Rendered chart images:
Start of Block

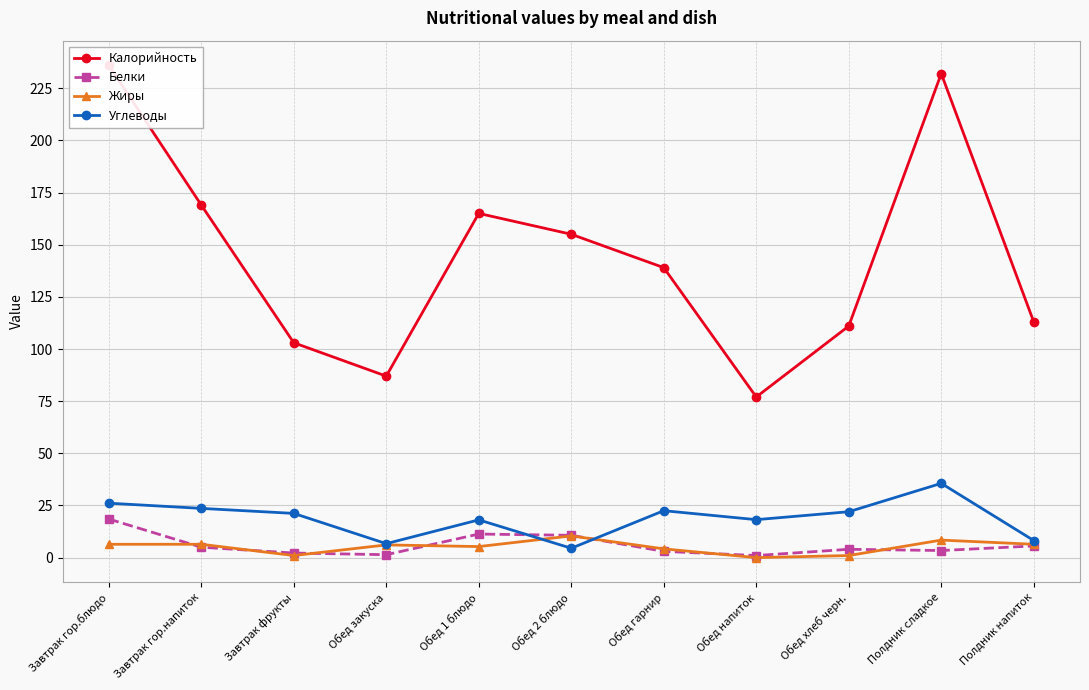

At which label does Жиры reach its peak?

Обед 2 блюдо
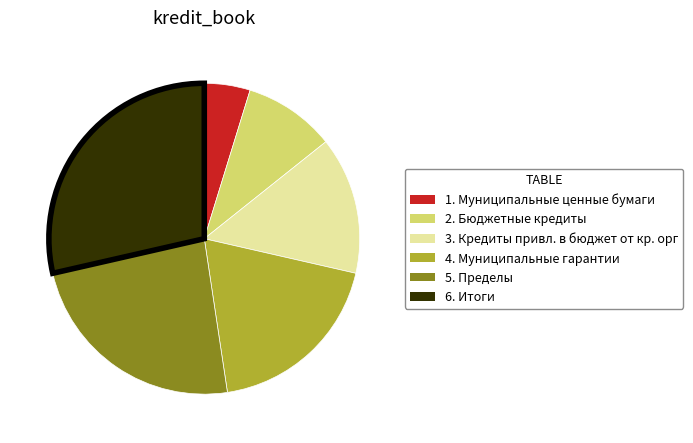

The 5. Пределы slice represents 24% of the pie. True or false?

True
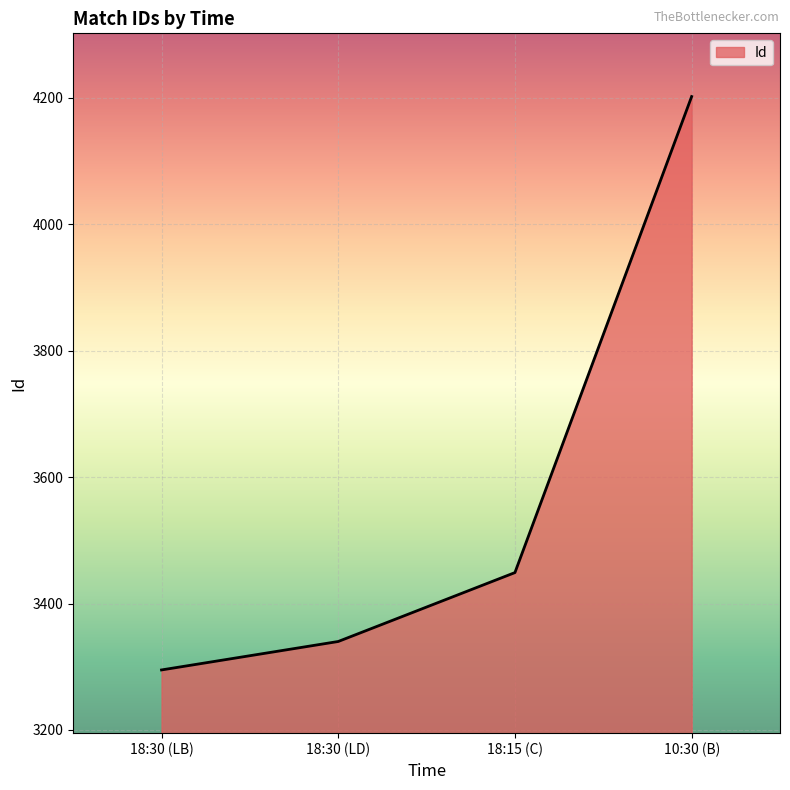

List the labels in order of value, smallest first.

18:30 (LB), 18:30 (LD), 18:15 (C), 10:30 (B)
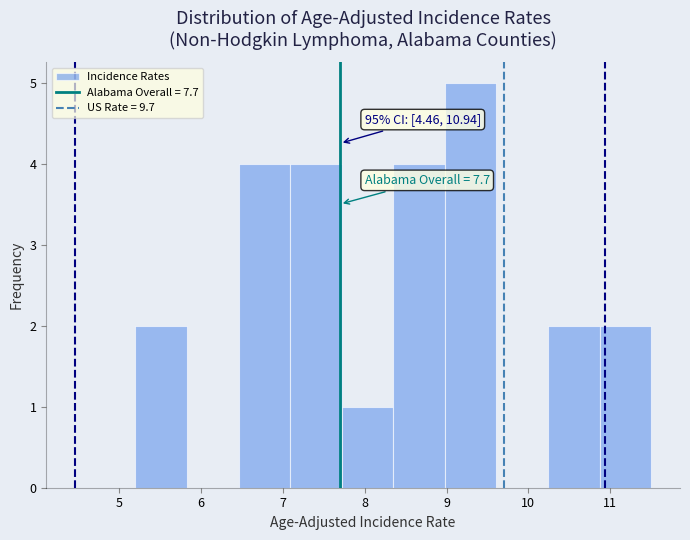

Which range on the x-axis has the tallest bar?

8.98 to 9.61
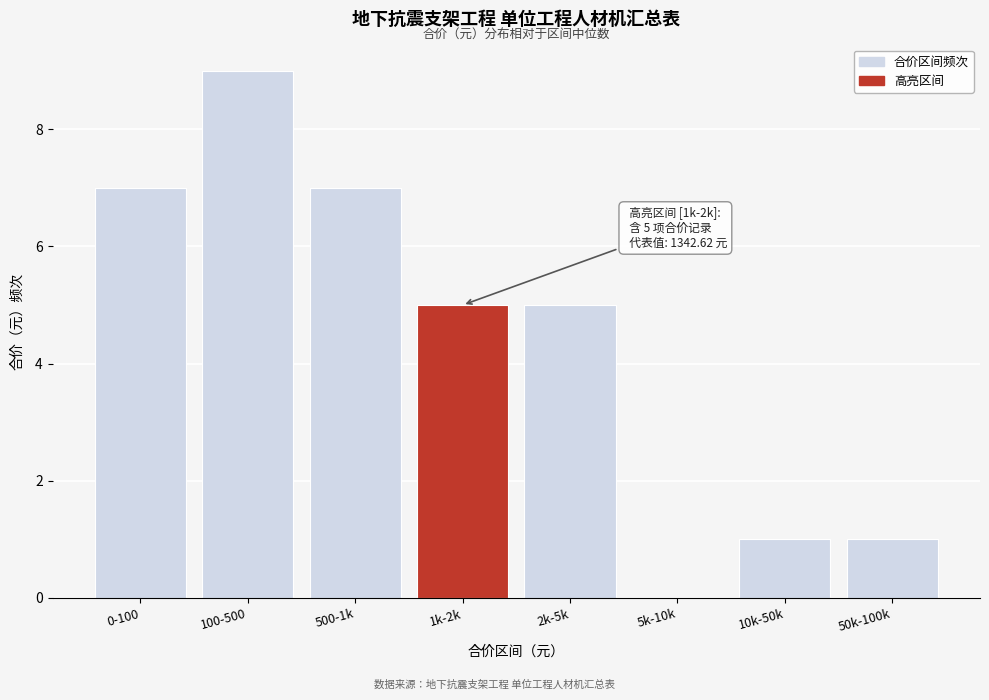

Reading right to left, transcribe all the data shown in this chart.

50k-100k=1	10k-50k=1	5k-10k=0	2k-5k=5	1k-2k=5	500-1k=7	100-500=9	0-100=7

End of Block

WHAT YOU HAVE TO DO
Pick out every line above that contains the string "True". Case counts.

EXERCISE RESULT
The 5. Пределы slice represents 24% of the pie. True or false?
True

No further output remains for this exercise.